Castle Farms is a special events facility located in Charlevoix, Michigan. It was constructed in 1918 by Albert Loeb, who was the Vice President of Sears, Roebuck and Company, and it was designed by Arthur Heun.

==History==
Albert Loeb built Castle Farms as a model farm to showcase livestock in addition to new farm equipment that was sold by his company. The original estate covered 1600 acres, and included the Loebs's summer home, caretakers houses, fields, orchards, and a livestock barn complex. Loeb hired Chicago architect Arthur Heun to design the buildings on the estate, including the farm buildings. The architecture was inspired by French Normandy castles. During the farm's operation, Loeb bred prize-winning stock of Holstein-Friesian cattle, Duroc-Jersey hogs, and Belgian horses. The farm also established a premium-quality mail-order business in butter, syrup, honey, poultry, eggs, and other products. Albert Loeb died in 1924, but his son Ernest continued the farm for a few years until financial difficulties forced its closure in 1927.

After the farm ceased operations, the buildings remained in the Loeb family and were rented for storage space until 1962, when it was purchased by John Van Haver, an executive who restored the facility and opened it to the public.
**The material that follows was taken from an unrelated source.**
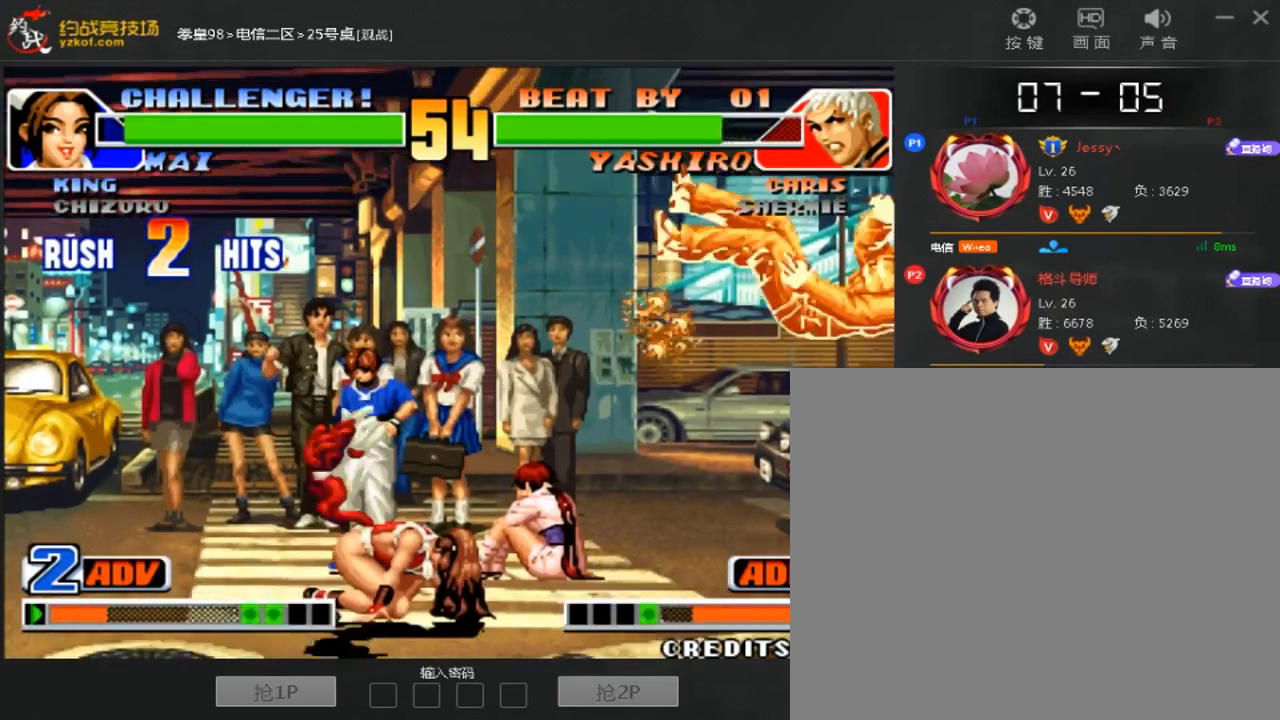
{"dt_ms": 1000, "buttons": [], "left_stick": "down-right"}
It was then sold to Arthur and Erwina Reibel in 1969, and from 1976 to 1996 the property became a popular venue for rock concerts. Some of the more notable acts to perform at Castle Farms include Aerosmith, Bon Jovi, Def Leppard, Metallica, AC/DC, Tina Turner, Ozzy Osbourne, and The Beach Boys, among others.
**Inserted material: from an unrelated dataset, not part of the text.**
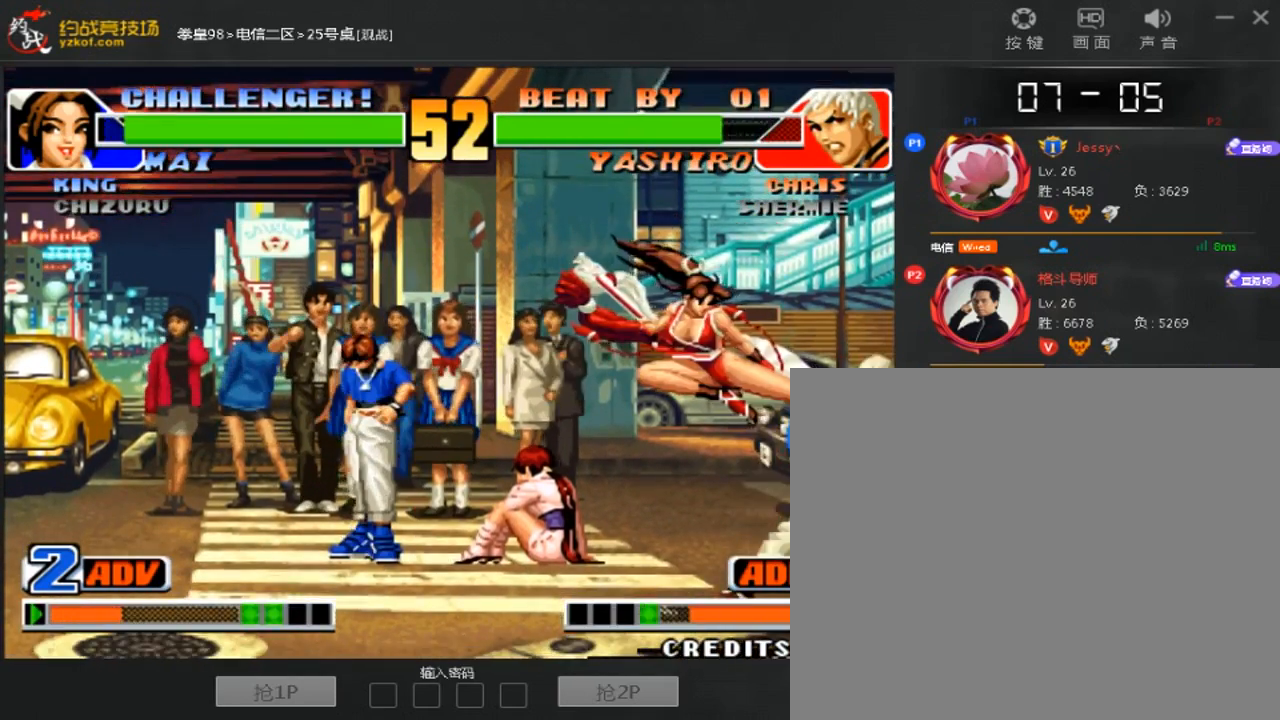
{"dt_ms": 500, "buttons": [], "left_stick": "right", "events": [[500, "left_stick", "right"]]}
In 2001, Castle Farms was sold to current owner Linda Mueller who finished restoring it to its original condition by 2005. Today, it is open year-round, and is primarily used for weddings and receptions. However, Castle Farms is also used for other various festivals and social events, such as the Charlevoix Renaissance Festival. In 2008, a model railroad was added that provides a scenic journey through Charlevoix's history.

==Description==
The original 1917/18 buildings at Castle Farms include seven structures: dairy barn, horse barn, blacksmith's shop, equipment shed, ice house, office, and cheese shop. They all have walls constructed from locally gathered fieldstone, and have high hip, conical, or pyramid roofs. The buildings are grouped into a horse barn complex and a dairy barn complex.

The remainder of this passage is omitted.